» Exercise aim
Your answer should be the records below, repeated exactly as they stand.

» Provided entries
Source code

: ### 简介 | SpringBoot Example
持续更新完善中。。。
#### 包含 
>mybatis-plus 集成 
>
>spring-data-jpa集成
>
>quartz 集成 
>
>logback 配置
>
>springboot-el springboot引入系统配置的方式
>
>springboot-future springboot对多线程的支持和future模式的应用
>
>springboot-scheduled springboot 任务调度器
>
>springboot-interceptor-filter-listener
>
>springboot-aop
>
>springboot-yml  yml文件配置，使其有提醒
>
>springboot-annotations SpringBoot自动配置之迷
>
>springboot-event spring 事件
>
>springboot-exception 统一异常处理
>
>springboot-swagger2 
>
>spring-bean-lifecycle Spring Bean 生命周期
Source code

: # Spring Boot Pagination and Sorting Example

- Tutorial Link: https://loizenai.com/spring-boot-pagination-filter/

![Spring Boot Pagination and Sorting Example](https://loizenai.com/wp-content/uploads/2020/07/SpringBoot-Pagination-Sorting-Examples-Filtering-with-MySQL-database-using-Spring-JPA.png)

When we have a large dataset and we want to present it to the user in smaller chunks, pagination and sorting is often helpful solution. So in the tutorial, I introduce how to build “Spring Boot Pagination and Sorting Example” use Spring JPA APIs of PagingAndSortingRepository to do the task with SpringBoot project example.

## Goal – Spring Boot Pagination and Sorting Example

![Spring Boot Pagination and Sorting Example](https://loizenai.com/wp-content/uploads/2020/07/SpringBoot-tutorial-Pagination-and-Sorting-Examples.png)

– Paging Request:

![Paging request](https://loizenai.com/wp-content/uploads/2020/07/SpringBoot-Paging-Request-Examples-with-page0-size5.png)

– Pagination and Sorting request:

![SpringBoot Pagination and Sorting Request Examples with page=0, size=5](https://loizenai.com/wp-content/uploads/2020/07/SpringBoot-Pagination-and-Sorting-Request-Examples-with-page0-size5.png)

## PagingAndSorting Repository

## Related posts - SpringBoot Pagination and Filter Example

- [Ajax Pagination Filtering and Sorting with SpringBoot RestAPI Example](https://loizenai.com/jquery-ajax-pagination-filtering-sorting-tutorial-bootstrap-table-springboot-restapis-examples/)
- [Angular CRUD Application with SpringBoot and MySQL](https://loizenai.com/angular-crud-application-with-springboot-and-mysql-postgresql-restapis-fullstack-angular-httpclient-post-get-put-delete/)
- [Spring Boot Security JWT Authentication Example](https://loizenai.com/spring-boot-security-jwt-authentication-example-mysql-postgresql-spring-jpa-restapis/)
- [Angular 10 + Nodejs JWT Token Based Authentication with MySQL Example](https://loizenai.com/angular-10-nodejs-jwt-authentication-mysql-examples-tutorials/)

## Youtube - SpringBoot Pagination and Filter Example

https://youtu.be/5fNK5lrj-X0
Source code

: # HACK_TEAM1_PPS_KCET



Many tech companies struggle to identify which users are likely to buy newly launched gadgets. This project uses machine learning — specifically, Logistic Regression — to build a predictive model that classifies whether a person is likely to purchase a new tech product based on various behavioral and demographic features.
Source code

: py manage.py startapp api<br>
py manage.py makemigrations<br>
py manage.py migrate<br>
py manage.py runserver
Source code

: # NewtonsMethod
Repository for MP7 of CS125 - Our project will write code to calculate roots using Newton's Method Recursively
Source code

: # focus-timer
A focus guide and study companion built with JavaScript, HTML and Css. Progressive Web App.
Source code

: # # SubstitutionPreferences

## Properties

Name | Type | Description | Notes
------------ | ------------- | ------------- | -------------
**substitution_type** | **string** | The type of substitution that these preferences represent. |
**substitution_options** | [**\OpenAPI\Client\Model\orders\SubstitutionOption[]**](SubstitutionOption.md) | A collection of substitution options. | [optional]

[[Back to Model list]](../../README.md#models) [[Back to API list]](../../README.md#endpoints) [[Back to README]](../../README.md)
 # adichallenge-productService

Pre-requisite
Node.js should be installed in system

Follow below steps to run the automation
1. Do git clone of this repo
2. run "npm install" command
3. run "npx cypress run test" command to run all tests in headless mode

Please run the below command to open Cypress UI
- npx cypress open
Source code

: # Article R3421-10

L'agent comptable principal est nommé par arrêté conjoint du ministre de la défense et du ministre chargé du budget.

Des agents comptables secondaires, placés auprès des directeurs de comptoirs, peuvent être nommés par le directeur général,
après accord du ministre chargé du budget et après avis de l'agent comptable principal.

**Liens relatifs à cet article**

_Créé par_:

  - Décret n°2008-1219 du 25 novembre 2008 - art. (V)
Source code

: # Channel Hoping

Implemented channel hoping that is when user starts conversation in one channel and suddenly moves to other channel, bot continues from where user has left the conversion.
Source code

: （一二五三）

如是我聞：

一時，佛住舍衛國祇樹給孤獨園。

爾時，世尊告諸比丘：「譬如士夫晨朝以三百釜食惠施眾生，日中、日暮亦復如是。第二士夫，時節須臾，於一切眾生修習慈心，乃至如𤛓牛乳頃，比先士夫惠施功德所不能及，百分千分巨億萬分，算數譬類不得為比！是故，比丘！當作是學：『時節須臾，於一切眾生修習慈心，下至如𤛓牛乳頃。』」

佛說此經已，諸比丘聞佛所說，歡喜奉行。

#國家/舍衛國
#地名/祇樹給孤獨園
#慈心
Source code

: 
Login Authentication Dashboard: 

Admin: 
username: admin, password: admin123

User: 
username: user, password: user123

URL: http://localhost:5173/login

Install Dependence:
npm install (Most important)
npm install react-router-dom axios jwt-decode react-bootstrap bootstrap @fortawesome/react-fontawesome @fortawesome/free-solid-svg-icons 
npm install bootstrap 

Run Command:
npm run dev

» Solution for this exercise
Source code

: ### 简介 | SpringBoot Example
持续更新完善中。。。
#### 包含 
>mybatis-plus 集成 
>
>spring-data-jpa集成
>
>quartz 集成 
>
>logback 配置
>
>springboot-el springboot引入系统配置的方式
>
>springboot-future springboot对多线程的支持和future模式的应用
>
>springboot-scheduled springboot 任务调度器
>
>springboot-interceptor-filter-listener
>
>springboot-aop
>
>springboot-yml  yml文件配置，使其有提醒
>
>springboot-annotations SpringBoot自动配置之迷
>
>springboot-event spring 事件
>
>springboot-exception 统一异常处理
>
>springboot-swagger2 
>
>spring-bean-lifecycle Spring Bean 生命周期
Source code

: # Spring Boot Pagination and Sorting Example

- Tutorial Link: https://loizenai.com/spring-boot-pagination-filter/

![Spring Boot Pagination and Sorting Example](https://loizenai.com/wp-content/uploads/2020/07/SpringBoot-Pagination-Sorting-Examples-Filtering-with-MySQL-database-using-Spring-JPA.png)

When we have a large dataset and we want to present it to the user in smaller chunks, pagination and sorting is often helpful solution. So in the tutorial, I introduce how to build “Spring Boot Pagination and Sorting Example” use Spring JPA APIs of PagingAndSortingRepository to do the task with SpringBoot project example.

## Goal – Spring Boot Pagination and Sorting Example

![Spring Boot Pagination and Sorting Example](https://loizenai.com/wp-content/uploads/2020/07/SpringBoot-tutorial-Pagination-and-Sorting-Examples.png)

– Paging Request:

![Paging request](https://loizenai.com/wp-content/uploads/2020/07/SpringBoot-Paging-Request-Examples-with-page0-size5.png)

– Pagination and Sorting request:

![SpringBoot Pagination and Sorting Request Examples with page=0, size=5](https://loizenai.com/wp-content/uploads/2020/07/SpringBoot-Pagination-and-Sorting-Request-Examples-with-page0-size5.png)

## PagingAndSorting Repository

## Related posts - SpringBoot Pagination and Filter Example

- [Ajax Pagination Filtering and Sorting with SpringBoot RestAPI Example](https://loizenai.com/jquery-ajax-pagination-filtering-sorting-tutorial-bootstrap-table-springboot-restapis-examples/)
- [Angular CRUD Application with SpringBoot and MySQL](https://loizenai.com/angular-crud-application-with-springboot-and-mysql-postgresql-restapis-fullstack-angular-httpclient-post-get-put-delete/)
- [Spring Boot Security JWT Authentication Example](https://loizenai.com/spring-boot-security-jwt-authentication-example-mysql-postgresql-spring-jpa-restapis/)
- [Angular 10 + Nodejs JWT Token Based Authentication with MySQL Example](https://loizenai.com/angular-10-nodejs-jwt-authentication-mysql-examples-tutorials/)

## Youtube - SpringBoot Pagination and Filter Example

https://youtu.be/5fNK5lrj-X0
Source code

: # HACK_TEAM1_PPS_KCET



Many tech companies struggle to identify which users are likely to buy newly launched gadgets. This project uses machine learning — specifically, Logistic Regression — to build a predictive model that classifies whether a person is likely to purchase a new tech product based on various behavioral and demographic features.
Source code

: py manage.py startapp api<br>
py manage.py makemigrations<br>
py manage.py migrate<br>
py manage.py runserver
Source code

: # NewtonsMethod
Repository for MP7 of CS125 - Our project will write code to calculate roots using Newton's Method Recursively
Source code

: # focus-timer
A focus guide and study companion built with JavaScript, HTML and Css. Progressive Web App.
Source code

: # # SubstitutionPreferences

## Properties

Name | Type | Description | Notes
------------ | ------------- | ------------- | -------------
**substitution_type** | **string** | The type of substitution that these preferences represent. |
**substitution_options** | [**\OpenAPI\Client\Model\orders\SubstitutionOption[]**](SubstitutionOption.md) | A collection of substitution options. | [optional]

[[Back to Model list]](../../README.md#models) [[Back to API list]](../../README.md#endpoints) [[Back to README]](../../README.md)
 # adichallenge-productService

Pre-requisite
Node.js should be installed in system

Follow below steps to run the automation
1. Do git clone of this repo
2. run "npm install" command
3. run "npx cypress run test" command to run all tests in headless mode

Please run the below command to open Cypress UI
- npx cypress open
Source code

: # Article R3421-10

L'agent comptable principal est nommé par arrêté conjoint du ministre de la défense et du ministre chargé du budget.

Des agents comptables secondaires, placés auprès des directeurs de comptoirs, peuvent être nommés par le directeur général,
après accord du ministre chargé du budget et après avis de l'agent comptable principal.

**Liens relatifs à cet article**

_Créé par_:

  - Décret n°2008-1219 du 25 novembre 2008 - art. (V)
Source code

: # Channel Hoping

Implemented channel hoping that is when user starts conversation in one channel and suddenly moves to other channel, bot continues from where user has left the conversion.
Source code

: （一二五三）

如是我聞：

一時，佛住舍衛國祇樹給孤獨園。

爾時，世尊告諸比丘：「譬如士夫晨朝以三百釜食惠施眾生，日中、日暮亦復如是。第二士夫，時節須臾，於一切眾生修習慈心，乃至如𤛓牛乳頃，比先士夫惠施功德所不能及，百分千分巨億萬分，算數譬類不得為比！是故，比丘！當作是學：『時節須臾，於一切眾生修習慈心，下至如𤛓牛乳頃。』」

佛說此經已，諸比丘聞佛所說，歡喜奉行。

#國家/舍衛國
#地名/祇樹給孤獨園
#慈心
Source code

: 
Login Authentication Dashboard: 

Admin: 
username: admin, password: admin123

User: 
username: user, password: user123

URL: http://localhost:5173/login

Install Dependence:
npm install (Most important)
npm install react-router-dom axios jwt-decode react-bootstrap bootstrap @fortawesome/react-fontawesome @fortawesome/free-solid-svg-icons 
npm install bootstrap 

Run Command:
npm run dev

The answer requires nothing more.